Für die Russen begann ein Jahrzehnt voller schmerzhafter sozialer Umbrüche, ein ständiges Auf und Ab im stürmischen Meer der demokratischen Hoffnungen mit einem unklaren Kurs. Das verschuldete Land schaffte es, seine Wirtschaft zu transformieren. Die einstigen Kollektivisten verwandelten sich in kapitalistische Individualisten. Aus Staatsdienern wurden Staatsbürger. Doch die verarmten Russen mussten dafür auch viele Ideale über Bord werfen und große private Opfer bringen.

Viele ältere Russen hielten Gorbatschow und Jelzin für Totengräber ihrer Zukunftsträume

Vor allem die älteren Menschen und diejenigen, die am Rand des Existenzminimums lebten, hielten Gorbatschow wie auch seinen Nachfolger Jelzin fortan für die Totengräber der großen sowjetischen Zukunftsträume.

Bis heute stöhnen viele in Moskau, wenn sie die Worte Perestroika und Demokratie hören. In einer Umfrage vor einigen Jahren nannte jeder Vierte Gorbatschow einen „Vaterlandsverräter“, nur jeweils zwei und fünf Prozent würdigten seine liberalen Reformen als positive Weichen in Russlands Geschichte.

Nach seinem Abschied von der Macht gründete Gorbatschow eine eigene Stiftung - den Gorbatschow-Fonds, für den er Analysen und Gutachten verfasst hat. Der Politpensionär organisierte auch Expertendiskussionen, er schrieb Zeitungsartikel, gab Bücher heraus und hielt – gerne gegen Zahlung von üppigen Honoraren – Reden in der ganzen Welt. Wegen eines Streits mit Kremlchef Boris Jelzin war Gorbatschows Rückkehr in die Politik zunächst unmöglich.

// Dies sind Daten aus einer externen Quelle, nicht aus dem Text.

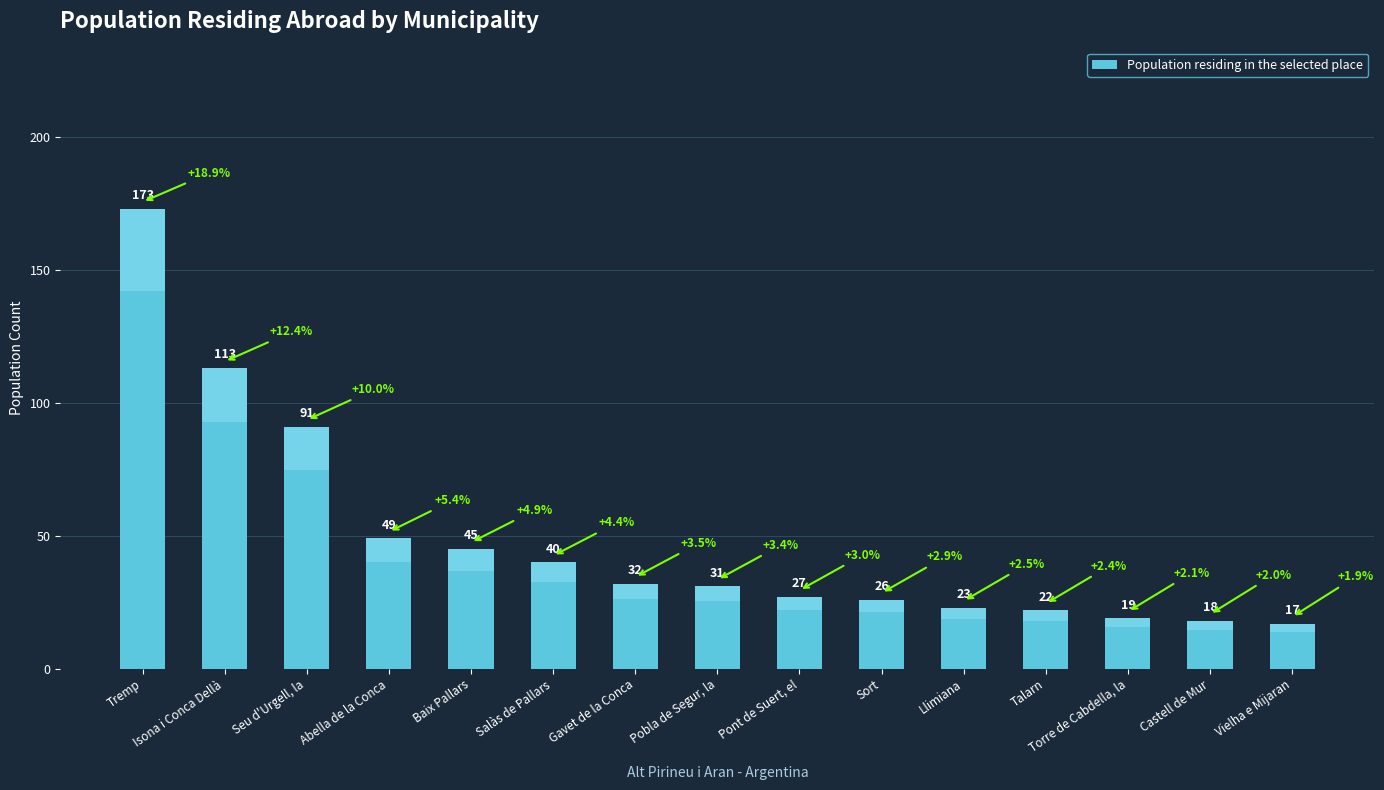

Which has a higher value, Castell de Mur or Pont de Suert, el?

Pont de Suert, el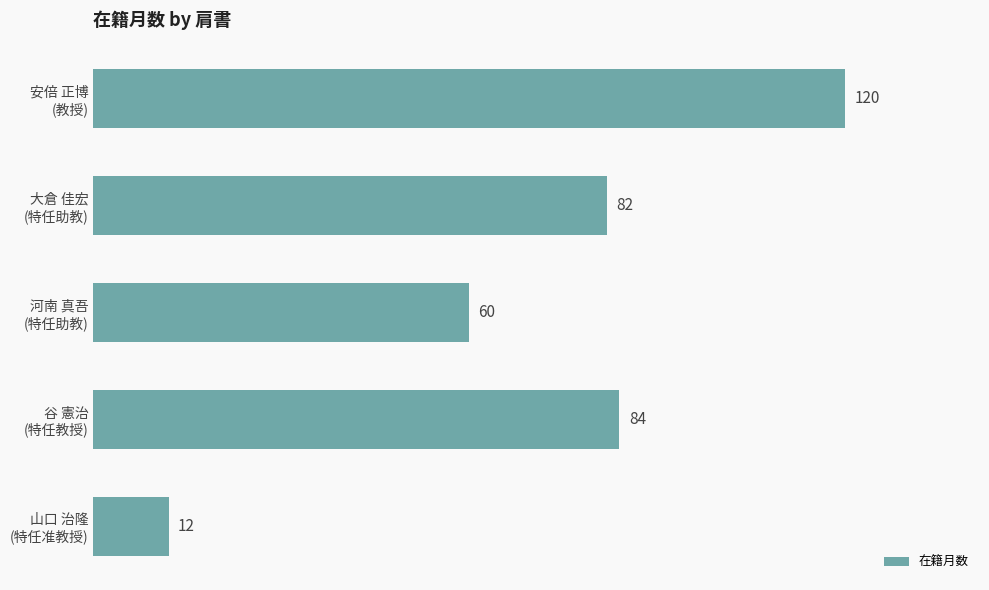

Which label corresponds to the smallest value in the chart?

山口 治隆
(特任准教授)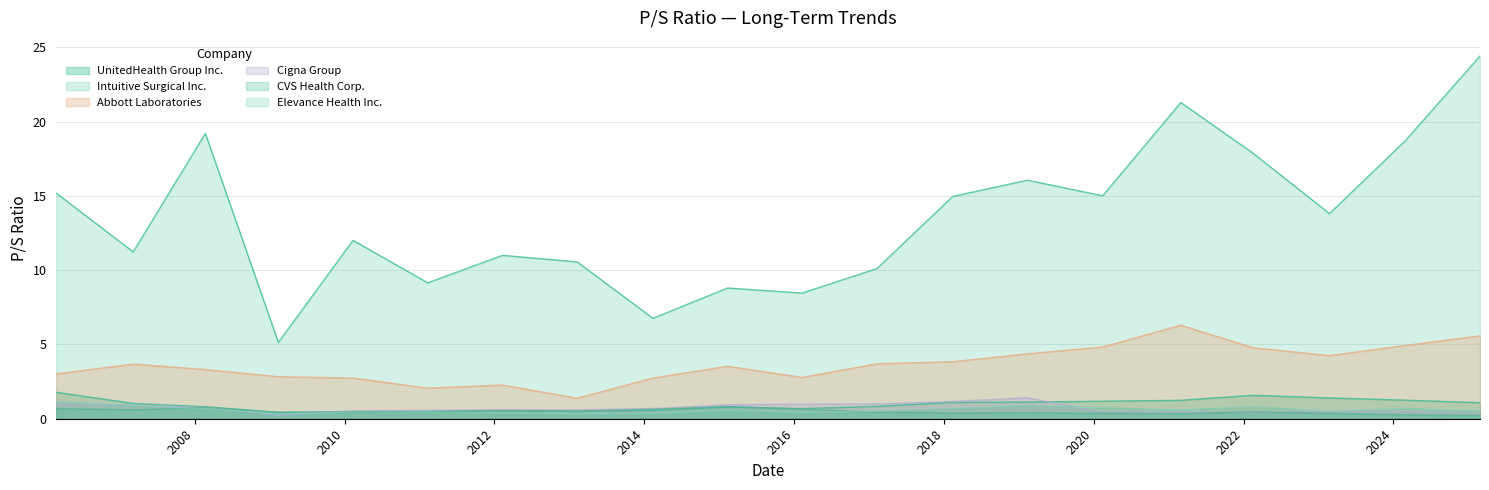

At 2010-02-10, list the series in order from largest to smallest.

Intuitive Surgical Inc., Abbott Laboratories, Cigna Group, CVS Health Corp., UnitedHealth Group Inc., Elevance Health Inc.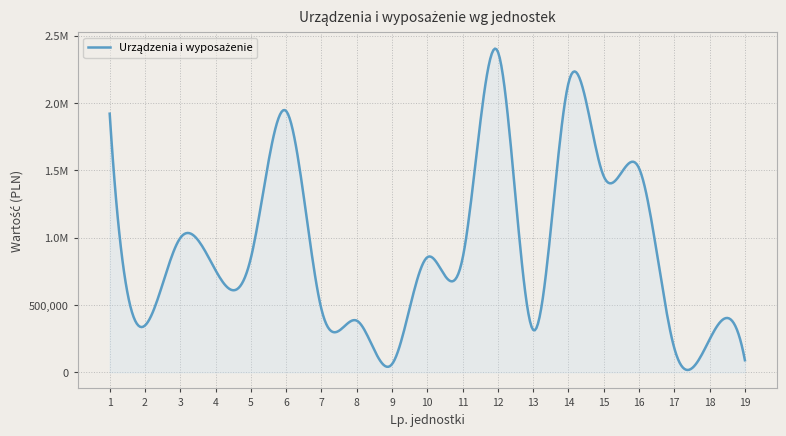

Does the chart have visible grid lines?

Yes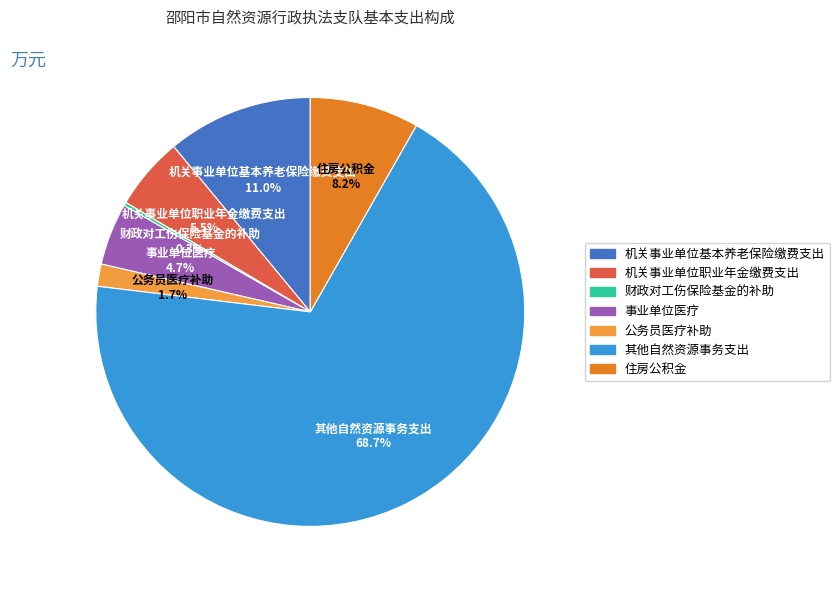

Is 其他自然资源事务支出 the majority of the pie?

Yes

Zu Kremlchef Wladimir Putin hatte er zunächst einen guten Draht

Nach dem misslungenen Versuch, sich 1996 im Alter von 75 Jahren als Präsident wählen zu lassen - er bekam nur 0,52 Prozent der Stimmen - mied Gorbatschow weitgehend die politischen Kämpfe in Russland.

Seine Idee einer einflussreichen sozialdemokratischen Partei zündete nicht. Zum neuen Kremlherrn Wladimir Putin hatte Gorbatschow zunächst noch einen guten Draht. Später kritisierte er allerdings den autoritären Wandel des Landes und warf dem Ex-KGB-Mann Putin offen vor, mit seiner „Geheimdienstclique“ die Macht usurpiert zu haben.

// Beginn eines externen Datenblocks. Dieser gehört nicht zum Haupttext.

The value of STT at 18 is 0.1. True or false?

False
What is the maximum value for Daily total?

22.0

Seine Frau Raissa starb 1999 an Blutkrebs

Der Vater einer Tochter und zweifacher Großvater hatte privat große Schicksalsschläge zu verkraften. 1999 starb in der Universitätsklinik Münster Gorbatschows Frau Raissa an Blutkrebs.

„Ihr Tod ist ein Schatten in meinem Leben, der niemals verschwinden wird. Ich denke jeden Tag an sie“, gestand er in einem Interview ein Jahrzehnt später. Um das Andenken an die erste (und letzte) First Lady der Sowjetunion zu ehren, hatte Gorbatschow eine weitere Stiftung für leukämiekranke Kinder gegründet, die er bis zum Schluss finanziell unterstützt hat.

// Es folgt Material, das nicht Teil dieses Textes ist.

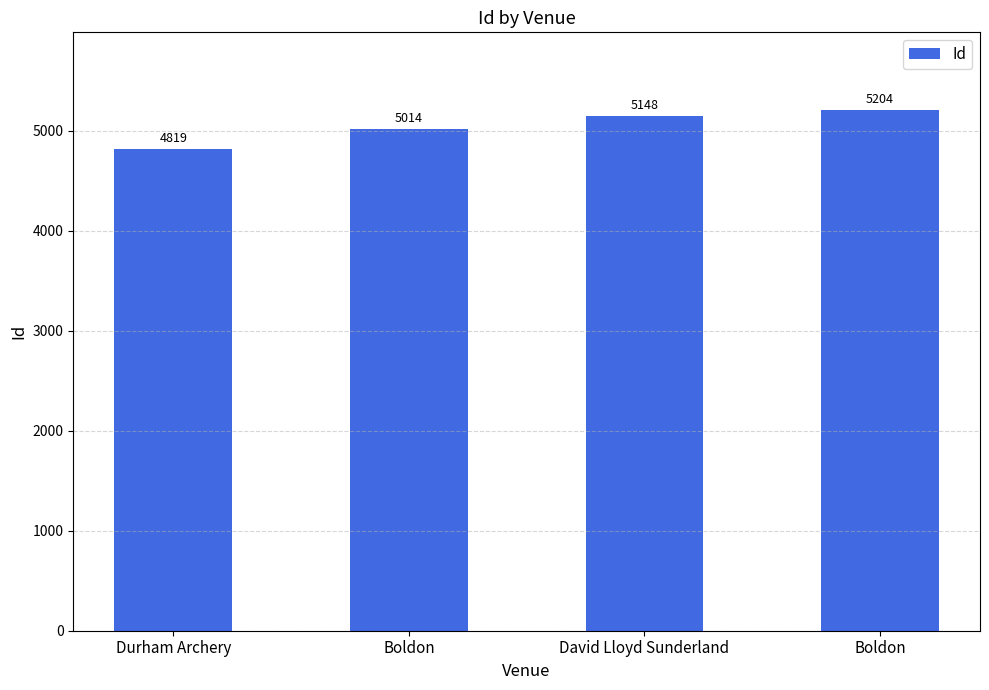

What is the label of the 1st bar from the right?

Boldon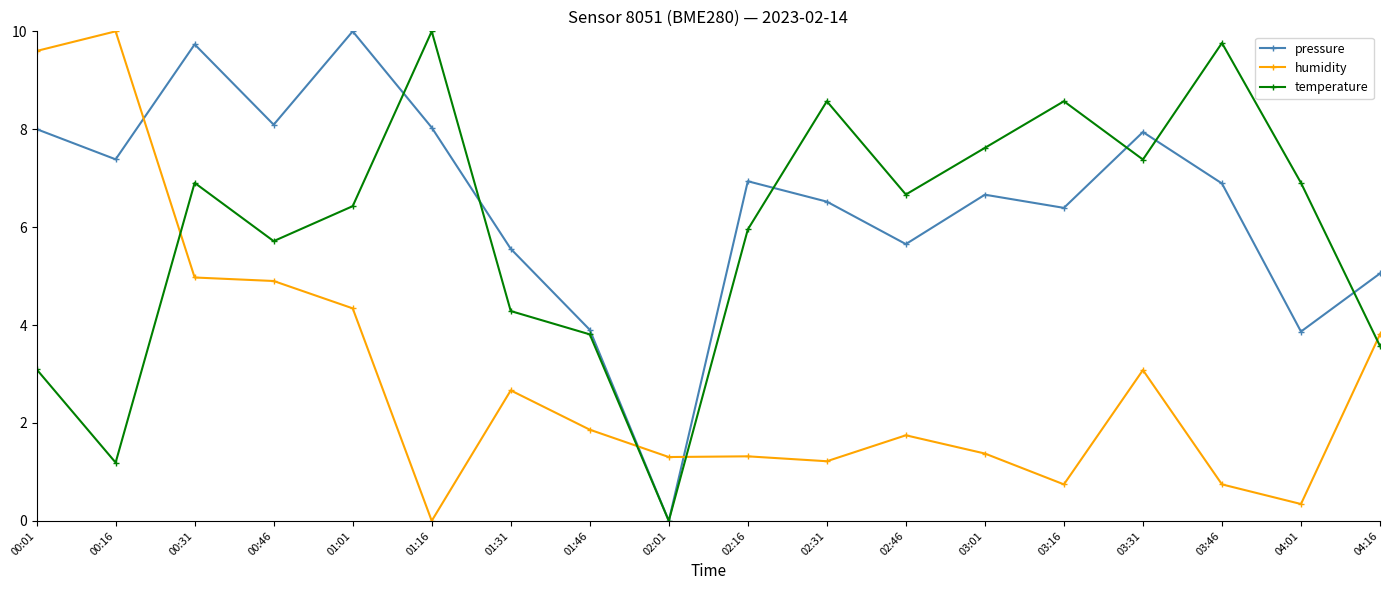

After their last crossing, which series has the higher values: humidity or temperature?

humidity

Für die einen ein Held, für die anderen ein Verräter: Der ehemalige Präsident der Sowjetunion, Michail Gorbatschow (Foto von 2018) wird in wenigen Tagen 90 Jahre alt.
Für die einen ein Held, für die anderen nicht: der ehemalige Präsident der Sowjetunion, Michail Gorbatschow. Foto: - picture alliance/dpa/kyodo

Seine Gesundheit hatte sich nach 2010 verschlechtert. Gorbatschow litt lange an Diabetes in einer schweren Form, er musste sich mehrmals operieren lassen. 2013 verpasste er wegen Krankheit das Staatsbegräbnis in London für seine frühere politische Freundin, die britische Ex-Premierministerin Margaret Thatcher. Zwei Jahre später berichteten die Medien sogar, dass der Ex-Präsident „teilweise gelähmt“ sei – was jedoch der Gorbatschow-Fonds dementierte.

Er nahm die teils wilden Spekulationen der Medien über seinen Gesundheitszustand – darunter auch eine falsche Todesnachricht – stets mit bitterem Humor auf. „Schon lange wollen sie mich begraben, aber seht her – ich bin doch quicklebendig“, sagte trotzig den Journalisten der Mann, der die Welt verändert hat.